The development of UCITs funds
December 2013 | SPECIAL REPORT: INVESTMENT FUNDS
Financier Worldwide Magazine
The UCITs Directive provides a harmonised platform and an EU passport for those funds meeting the stringent investment and borrowing powers set out in the UCITs Directive, which are designed to ensure adequate diversification of investment and risk management, so that they are appropriate for investment by retail investors without advice.
When the UCITs Directive was first implemented, it was designed to cover simple funds which were appropriate for all retail investors. However, since UCITs III, the funds structures permitted under the UCITs brand have become increasingly flexible, leading to UCITs being permitted to use indices, including the use of total return swaps to gain exposure to asset classes which cannot be directly invested in, such as commodities. UCITs funds have also been set up for professional clients only, through the use of high minimum subscriptions.
The UCITs brand is strong throughout Europe, America and Asia. They are perceived as funds which are heavily regulated, safe and secure and this is the reason why they are so popular and sell well. It is this fact that is making stakeholders nervous about the increasing flexibility of UCITs funds, and it looks like the tide may currently be turning on the flexibility of UCITs funds, particularly with the advent of Alternative Investment Funds.
UCITs V has brought in, for example, transparency requirements for use of derivatives based on indices and use of total return swaps to gain exposure to non permissible asset classes. In addition, what constitutes permissible assets for UCITs funds will be analysed in UCITs VI. It is conceivable that UCITs VI will be used to simplify UCITs funds to pre UCITs III days, restricting them to simple structures that are suitable for all retail clients. There may be a look through so that UCITs funds cannot have exposure to non permissible asset classes such as commodities.
Alternatively, asset classes such as commodities may be included as permissible assets, which would widen the scope.
Interestingly, ‘complex funds’, such as complex UCITs, may not necessarily be suitable for all retail clients. There should be more transparency for investors, in particular around the composition of indices and absolute return swaps. The MIFID II proposal rightly suggests that an appropriateness test should be used for complex UCITs. This subject seems to be a rather emotive and divisive one. However, transparency is a central requirement across all financial services as a result of the credit crisis. It is not simply one raised in relation to UCITs and it is not going to go away. After Lehmans, the general view is that all investors should be able to understand the products they are investing in and relevant stakeholders should know who is purchasing the products and be able to monitor the purchase of the products.

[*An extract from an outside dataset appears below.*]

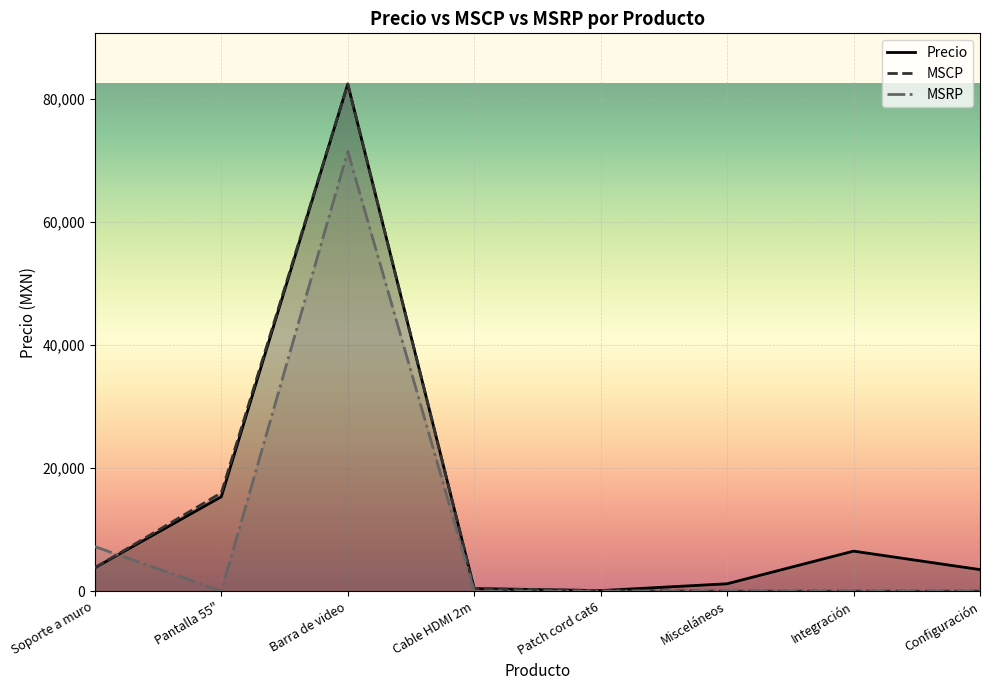

Rank the categories by Precio value from lowest to highest.

Patch cord cat6, Cable HDMI 2m, Misceláneos, Configuración, Soporte a muro, Integración, Pantalla 55", Barra de video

In addition, the proposals do not seem to be dangerous for UCITs funds. There is room for complex funds in the UCITs structure. Even complex funds need to comply with the strict investment and borrowing powers in the UCITs directive and this provides diversification and security and makes them suitable to the wider market.
If the UCITs world is resistant to the idea that there are varying complexities within the UCITs structure and argues that there should not be greater transparency on complex funds, this may lead to stakeholders using this as a reason to use UCITs VI to simplify UCITs back to pre UCITs III funds. By accepting the need for greater transparency and the idea that there are complex funds which are not appropriate for all retail investors, without an appropriateness test, it is more likely that the flexibility of the UCITs structures will remain. The danger with going back to pre UCITs III structures is that they were not very popular until flexibility was permitted, and there is no guarantee that they will be popular in the future without flexibility.
It will be interesting to see what happens as Alternative Investment Funds take off. If the brand becomes strong, it is conceivable that managers of ‘complex UCITs funds’ will change them to AIFs, in particular those only directed at non professional clients. Under the AIFMD, an EU passport can be obtained by EU managers of EU funds but they have the advantage over UCITs in that the funds themselves are not regulated – they are not subject to the stringent investment and borrowing powers in the UCITs directive. This will only happen, however, if the AIF brand becomes popular. There is no doubt that the UCITs brand sells.
If the AIF brand becomes respected and the two brands are then in equal competition, AIFs are likely to prevail because there is more money to be made from them. UCITs may only be used for simple funds then, in any event.